La rhétorique anti-américaine bat son plein en Russie depuis le retour au pouvoir de Poutine.

Vladimir Poutine
© Sergei Karpukhin-ReutersAu Kremlin, la défiance à l'égard du président sortant est de mise, mais sa victoire reste préférable à celle de Mitt Romney.
Si, aux yeux de Mitt Romney, la Russie représente l'ennemi numéro un, on a parfois l'impression à Moscou que la réciproque est vraie. La rhétorique anti-américaine digne de la guerre froide, très présente lors de la campagne présidentielle de Vladimir Poutine, n'a fait que redoubler ces dernières semaines. Lundi, lors d'une audition organisée à la Douma, le même jour que celui du débat entre les deux candidats, les représentants russes ont tiré à boulets rouges sur les États-Unis, leur reprochant, comme souvent, leur « volonté d'ingérence ».

Les autorités russes « doivent se défendre contre les politiques menées par les États-Unis visant à utiliser le concept de droit comme un instrument de pression et comme une base pour une intervention dans les affaires internes des pays souverains », a déclaré le conseiller pour les droits de l'homme au ministère des Affaires étrangères, Konstantin Dolgov. Moscou soupçonne Washington de vouloir tout à la fois régenter les affaires du Proche et du Moyen-Orient et d'exporter en Russie les « révolutions de couleur » qui ont déjà balayé la Géorgie et l'Ukraine. Signe le plus tangible de cette méfiance tenace, le Kremlin a ordonné la fermeture, début octobre, du bureau russe de l'Agence américaine pour le développement international (Usaid), sous prétexte que celle-ci «tente d'influer sur le processus politique, y compris sur les diverses élections, via la distribution de subventions».

Le « redémarrage » de la relation russo-américaine, claironné par Barack Obama lors de son arrivée à la Maison-Blanche et qui s'était traduit par un accord de désarmement mutuel en 2010, est aujourd'hui « terminé » pour Moscou. «Nous n'avons aucune compréhension commune avec les Américains concernant la stratégie de développement de notre relation», constate Viktor Kremeniuk, directeur adjoint du Centre des États-Unis et du Canada. À la fureur des autorités russes, le Congrès américain envisage de sanctionner les fonctionnaires liés au décès en prison, en 2009, de l'avocat anti-corruption, Sergueï Magnitski.

Romney, le repoussoir

Parallèlement, ce même Congrès n'a toujours pas abrogé un amendement de 1974 - encore en vigueur - et qui instaurait des représailles commerciales à l'encontre de l'URSS, coupable de restreindre l'émigration des juifs soviétiques. Surtout, le Kremlin voit dans le projet d'Obama de déploiement d'un bouclier antimissile en Europe orientale, destiné à contrer une menace iranienne, la même menace que celle que faisaient peser, naguère, les plans de l'administration Bush. Barack Obama a promis au Kremlin que sa politique de défense sera « assouplie » une fois élu.

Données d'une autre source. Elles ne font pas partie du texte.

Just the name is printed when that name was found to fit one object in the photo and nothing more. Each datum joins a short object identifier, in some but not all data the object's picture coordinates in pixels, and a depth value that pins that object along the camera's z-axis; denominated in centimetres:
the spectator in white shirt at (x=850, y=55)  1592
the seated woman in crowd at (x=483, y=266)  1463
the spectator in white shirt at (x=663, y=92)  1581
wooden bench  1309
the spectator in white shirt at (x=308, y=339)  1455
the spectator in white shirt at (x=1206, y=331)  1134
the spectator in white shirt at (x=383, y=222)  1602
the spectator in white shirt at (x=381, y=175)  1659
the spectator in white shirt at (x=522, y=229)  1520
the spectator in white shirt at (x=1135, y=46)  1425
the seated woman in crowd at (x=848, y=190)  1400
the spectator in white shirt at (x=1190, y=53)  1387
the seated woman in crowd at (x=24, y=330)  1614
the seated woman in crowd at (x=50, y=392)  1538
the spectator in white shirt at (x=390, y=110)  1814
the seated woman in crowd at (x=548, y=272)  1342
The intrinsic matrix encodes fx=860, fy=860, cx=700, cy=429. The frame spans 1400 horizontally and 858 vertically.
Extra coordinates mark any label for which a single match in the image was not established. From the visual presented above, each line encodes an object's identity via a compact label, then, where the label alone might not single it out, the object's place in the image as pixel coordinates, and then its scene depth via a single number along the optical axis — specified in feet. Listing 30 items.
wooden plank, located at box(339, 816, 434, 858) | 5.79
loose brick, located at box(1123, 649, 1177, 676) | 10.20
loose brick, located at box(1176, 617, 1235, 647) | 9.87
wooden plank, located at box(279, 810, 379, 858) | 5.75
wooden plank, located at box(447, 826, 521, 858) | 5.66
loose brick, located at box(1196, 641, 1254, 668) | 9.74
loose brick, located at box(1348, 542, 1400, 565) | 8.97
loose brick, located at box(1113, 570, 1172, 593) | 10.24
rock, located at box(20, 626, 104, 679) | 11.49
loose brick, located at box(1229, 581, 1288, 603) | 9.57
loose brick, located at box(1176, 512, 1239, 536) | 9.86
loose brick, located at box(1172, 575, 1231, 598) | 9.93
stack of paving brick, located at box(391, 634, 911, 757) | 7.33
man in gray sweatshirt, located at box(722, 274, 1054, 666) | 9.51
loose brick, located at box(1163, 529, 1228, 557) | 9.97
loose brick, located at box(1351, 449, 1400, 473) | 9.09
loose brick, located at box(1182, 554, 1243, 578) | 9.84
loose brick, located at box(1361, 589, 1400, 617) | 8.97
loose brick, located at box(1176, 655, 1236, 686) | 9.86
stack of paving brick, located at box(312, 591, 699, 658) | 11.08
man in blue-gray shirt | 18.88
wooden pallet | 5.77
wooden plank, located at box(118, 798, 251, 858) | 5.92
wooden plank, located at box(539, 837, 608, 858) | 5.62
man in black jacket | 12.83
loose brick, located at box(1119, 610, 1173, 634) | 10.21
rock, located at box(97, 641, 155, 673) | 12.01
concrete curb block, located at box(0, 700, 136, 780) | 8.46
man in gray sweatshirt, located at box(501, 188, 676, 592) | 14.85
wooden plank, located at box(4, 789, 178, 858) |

Si la défiance à l'égard du président sortant est de mise, sa victoire reste néanmoins préférable à celle de Mitt Romney, ce Républicain qui voit en Poutine un homme obsédé par son « maintien au pouvoir » et dans la Russie, « une force déstabilisante sur la scène mondiale ». Romney président, ceci constituerait une « régression colossale », estime le président du Comité des relations extérieures à la Douma, Alexeï Pouchkov.